Needless to say, I finished my breakfast on the far side of the pond.

Rather than wait an hour for the park rangers to show up (and probably charge me money to enter the park), I backtracked down 23 to the nearest parking area, which happened to be the Steeny Kill Lake boat launch. Such mountaintop lakes, I later learned, are an exclusively Northern phenomenon; it and its neighbors were gouged out by glaciers during the last ice age. New Jersey was the southern limit of the ice sheets, so this place and all my subsequent destinations would all bear marks of glacial activity.

The lake itself was beautiful in the morning sun:

clear and blue, not like the artificial, algaed, muddy messes they pass off as "lakes" down south. A high ridge overshadowed the lake; atop it, in the distance, I could see the white marble obelisk marking the high point. A blue-blazed trail ran along the lakeshore in that general direction. I followed it to the lake's end, then into the trees. The trail slowly rose through a clearing carpeted with ferns:

Halfway up a ridge, it joined in a T with another trail, this one blazed red and green. I took the right fork, then followed it to its conclusion at a road in the park's upper picnic area.

Which was quite lovely. Maybe it is the Garden State, after all.
Ascending the gradient, I headed up the park road, then turned aside onto one last gravelly trail that took me to the high point.

A sharp gust blasted me as I emerged from under the trees. High Point, like Cheaha Mountain back in Alabama, is another short-but-prominent ridge-crest exposed to all sorts of unseasonal weather by virtue of its prominence. The monument itself was closed, but I braved the winds long enough to capture the 360-degree view from its deck:

I had to retake this one a couple of times--the Lars kept blowing over.
then retreated to the (relatively) sheltered rocks below. The Lars admired their glacier-scarred surface:

"Mmm! Tastes frosty!"
I turned north towards the distant Catskills. They looked so rugged against the horizon... and in just a few days I would drive even farther north to climb even higher peaks.
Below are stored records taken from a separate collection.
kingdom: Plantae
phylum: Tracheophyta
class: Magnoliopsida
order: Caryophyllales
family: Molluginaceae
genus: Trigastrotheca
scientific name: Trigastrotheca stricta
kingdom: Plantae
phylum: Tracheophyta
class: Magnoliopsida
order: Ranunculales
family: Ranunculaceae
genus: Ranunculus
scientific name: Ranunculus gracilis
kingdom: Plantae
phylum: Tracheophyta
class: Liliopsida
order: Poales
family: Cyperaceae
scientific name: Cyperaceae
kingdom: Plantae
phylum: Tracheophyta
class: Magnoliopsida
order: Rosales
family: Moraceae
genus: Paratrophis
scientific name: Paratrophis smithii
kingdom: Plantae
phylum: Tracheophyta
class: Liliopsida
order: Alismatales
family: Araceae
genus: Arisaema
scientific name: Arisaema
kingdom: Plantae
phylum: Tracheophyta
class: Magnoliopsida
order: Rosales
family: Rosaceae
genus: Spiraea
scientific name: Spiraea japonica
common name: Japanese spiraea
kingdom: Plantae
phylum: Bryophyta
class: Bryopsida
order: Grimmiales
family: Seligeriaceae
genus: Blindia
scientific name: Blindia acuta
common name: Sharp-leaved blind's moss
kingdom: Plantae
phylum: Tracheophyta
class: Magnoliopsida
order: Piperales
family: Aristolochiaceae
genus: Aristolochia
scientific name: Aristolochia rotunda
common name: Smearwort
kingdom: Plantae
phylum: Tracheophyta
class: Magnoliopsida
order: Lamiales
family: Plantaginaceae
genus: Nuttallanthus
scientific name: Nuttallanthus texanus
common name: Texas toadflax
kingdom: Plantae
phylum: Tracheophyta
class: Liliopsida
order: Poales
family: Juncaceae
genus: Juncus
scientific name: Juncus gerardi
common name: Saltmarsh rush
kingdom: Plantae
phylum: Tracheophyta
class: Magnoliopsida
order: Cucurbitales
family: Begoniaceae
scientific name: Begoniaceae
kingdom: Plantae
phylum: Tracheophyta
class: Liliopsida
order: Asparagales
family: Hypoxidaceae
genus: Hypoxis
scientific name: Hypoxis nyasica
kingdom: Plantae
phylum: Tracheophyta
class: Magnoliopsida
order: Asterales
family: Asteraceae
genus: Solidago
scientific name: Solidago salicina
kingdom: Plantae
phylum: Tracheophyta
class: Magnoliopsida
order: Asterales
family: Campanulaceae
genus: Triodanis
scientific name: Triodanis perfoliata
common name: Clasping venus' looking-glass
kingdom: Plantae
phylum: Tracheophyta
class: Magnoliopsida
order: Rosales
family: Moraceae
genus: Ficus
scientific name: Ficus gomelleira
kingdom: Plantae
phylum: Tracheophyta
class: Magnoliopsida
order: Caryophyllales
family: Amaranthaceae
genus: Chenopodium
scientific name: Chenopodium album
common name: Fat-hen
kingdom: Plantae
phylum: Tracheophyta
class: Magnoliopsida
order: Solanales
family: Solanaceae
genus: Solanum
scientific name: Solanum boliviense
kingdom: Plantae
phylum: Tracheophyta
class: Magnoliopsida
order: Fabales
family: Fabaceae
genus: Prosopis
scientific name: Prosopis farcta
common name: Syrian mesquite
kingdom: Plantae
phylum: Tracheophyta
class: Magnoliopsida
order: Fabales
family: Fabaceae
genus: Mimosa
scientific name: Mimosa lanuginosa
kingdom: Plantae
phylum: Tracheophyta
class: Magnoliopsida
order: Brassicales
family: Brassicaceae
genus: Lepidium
Well, I wouldn't summit Marcy, Washington, and Katahdin by standing around on this Jersey hill. I took one last look at the monument:
That thing definitely has a Washington complex.
and backtracked to the trailhead.

While I was gone, the boat launch lot had filled with boat-trailered pickup trucks. I maneuvered out from between them, then drove on to the Taconic Highlands of New York, whose corner I would cut into Connecticut.